Today’s state-of-the-art driving/traffic simulation platforms deliver accurate visualization and flexible scenario definition. They can also generate lidar, radar, and camera sensor data based on simulated scenarios. This sensor data can then be fed into the car’s central AD engine, where it can be fused in real time to create a high-resolution model of the vehicle’s environment and driving conditions, against which the AD engine’s algorithms for drive/decision policies can be tested and refined.
Simulation technologies are also ideal for designing and evaluating vehicle-to-vehicle (V2V) and vehicle-to-infrastructure (V2I) communication applications, as well as autonomous driving applications. Additionally, they can be used from model-based controller design (MIL) to real-time tests with software-in-the-loop (SIL) and hardware-in-the-loop (HIL) systems.
Tying it All Together and Testing it
All onboard AD sensor systems must communicate with one another, and must be connected with the rest of the automobile’s electrical system. The systems and wires connecting them compose the wire harness, which adds substantial weight to a vehicle (impacting performance and fuel efficiency).

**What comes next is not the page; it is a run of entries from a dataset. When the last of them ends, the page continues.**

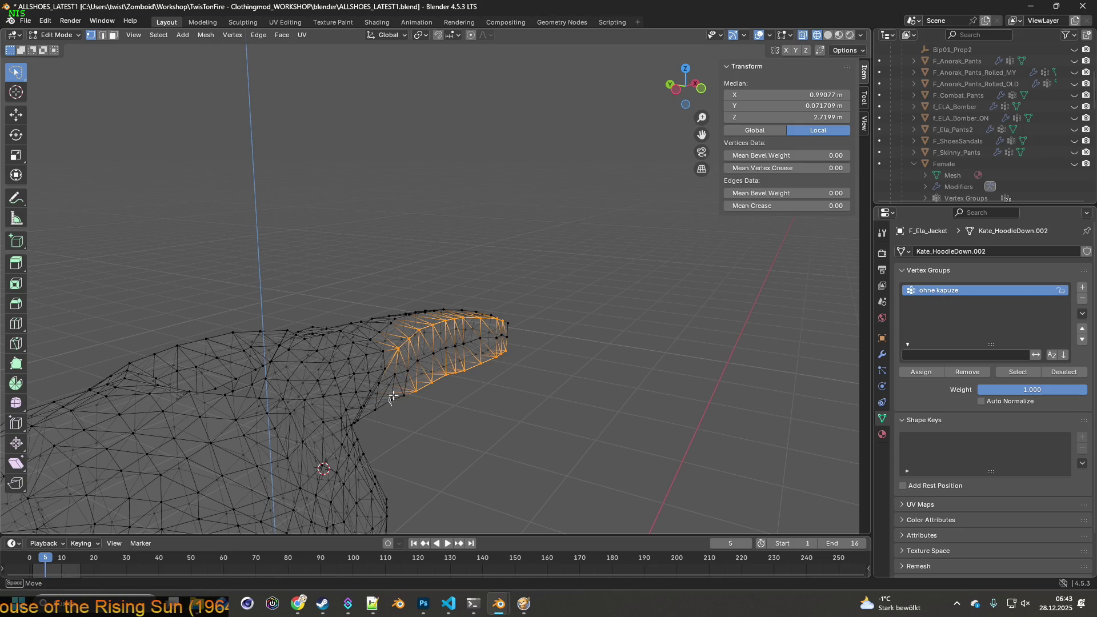
drag(446, 411, 362, 408)
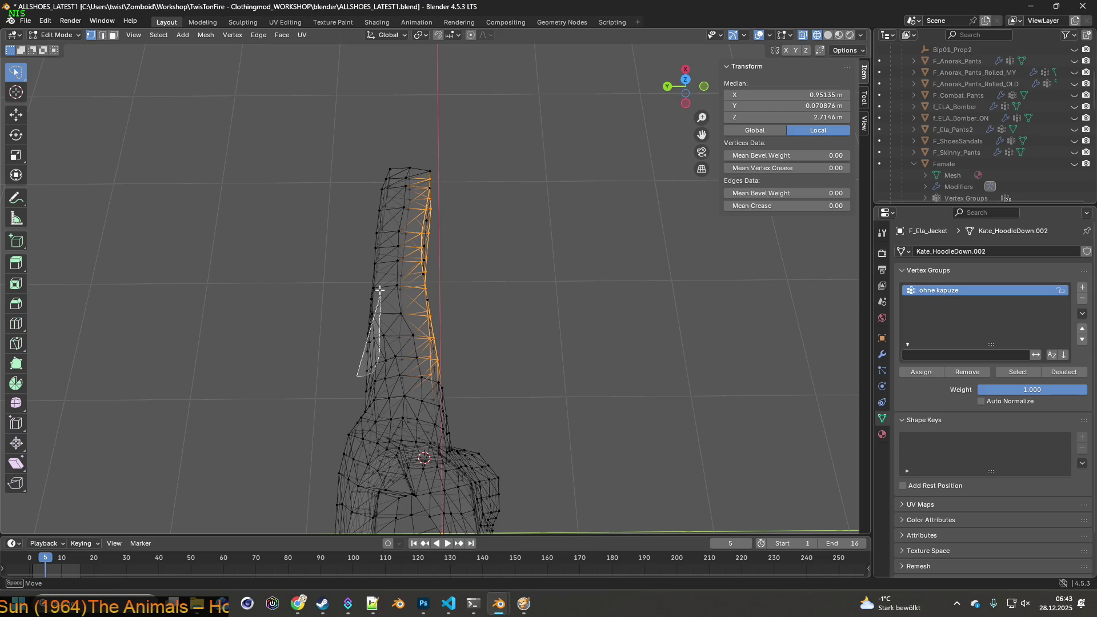
- Add the sleeve's side vertices and deselect stray vertices near the sleeve opening
drag(393, 157, 325, 191)
drag(326, 191, 397, 311)
drag(392, 379, 378, 384)
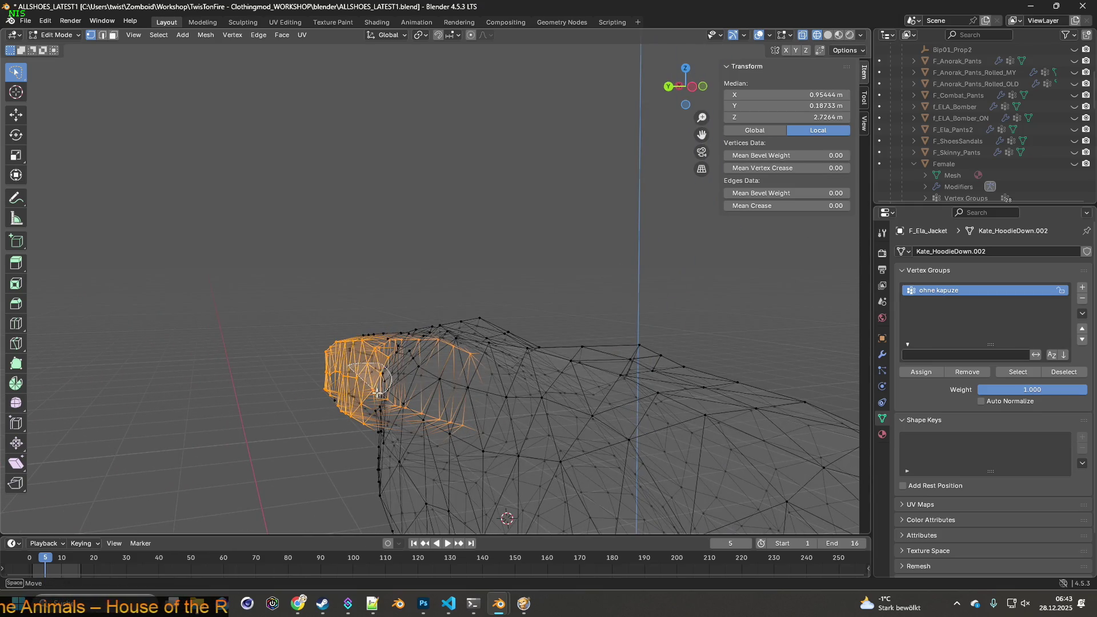
drag(334, 379, 327, 385)
scroll(up, 3)
drag(361, 395, 310, 394)
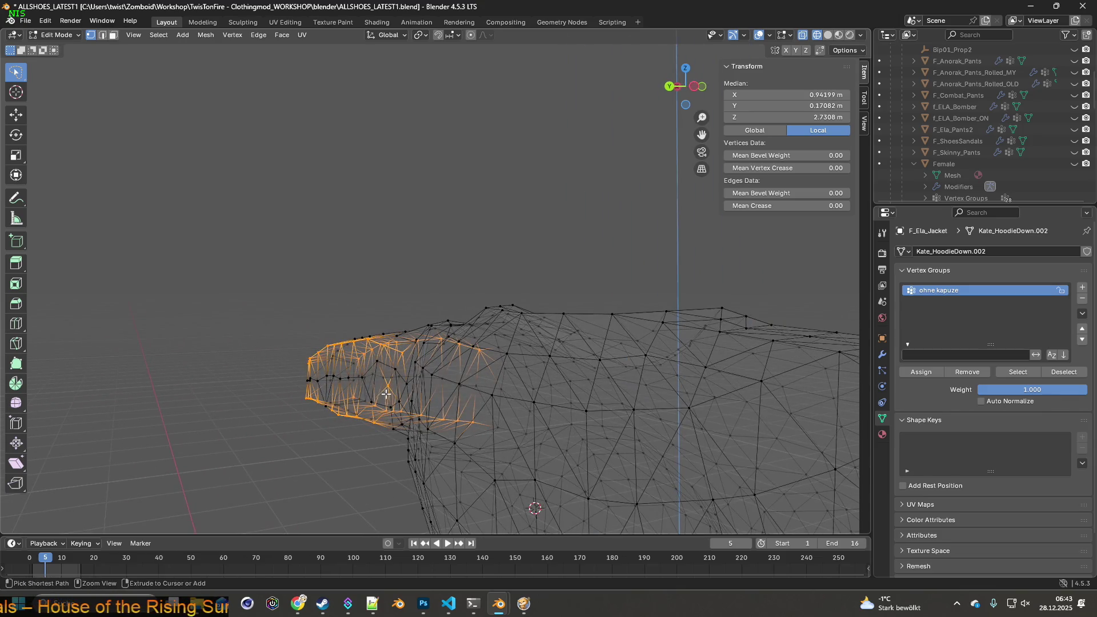
drag(409, 391, 377, 417)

Included in the harness are special vehicle buses that serve as communication networks for specific subsystems such as the powertrain, sensor networks, and infotainment. Common communication networks include the Controller Area Network (CAN), Local Interconnect Network (LIN), and Automotive Ethernet. E/E system design tradeoffs must be evaluated early in the development process to help deal with complexity and optimize the overall design. Vehicle functions are growing more interconnected, which adds complexity to already highly distributed networks. Network load balancing must be considered as fault tolerance issues grow more critical.
Needless to say, the entire harness must be built, and also tested extensively for flawless communications and electrical connectivity. For these tasks, automotive engineers often rely on architecture, communication, and connectivity tools that help speed the design process, reduce product cost, and improve product quality.
Such tools can define system architectures, and then, using built-in metrics and design rule checks, compare and contrast multiple potential architectures to ensure the platform design meets the original intent. The tool can then automatically integrate the electrical systems into a representative topological layout of that vehicle. Devices and systems devices are automatically placed and interconnected, and the entire wiring system is automatically generated using rules and constraints embedded by the company into the software.
The result is that design tasks that previously took months can now be achieved in hours or days, and, critically, the designs can be verified as they are created. Data can be reused across vehicle programs and in the downstream processes of manufacturing and service.
Digital twin technology and other advanced simulation continues to keep pace with the rapidly changing autonomous driving space, supporting the system of systems approach necessary to test advanced components, systems—and indeed, entire vehicles—and then test these components and systems in software-based simulations before moving to production. Simply put, this enables AD engineers to be smarter and more efficient in developing AVs, and ultimately, safely move to the mass deployment of Level 4/5 vehicles that are ahead of the competition.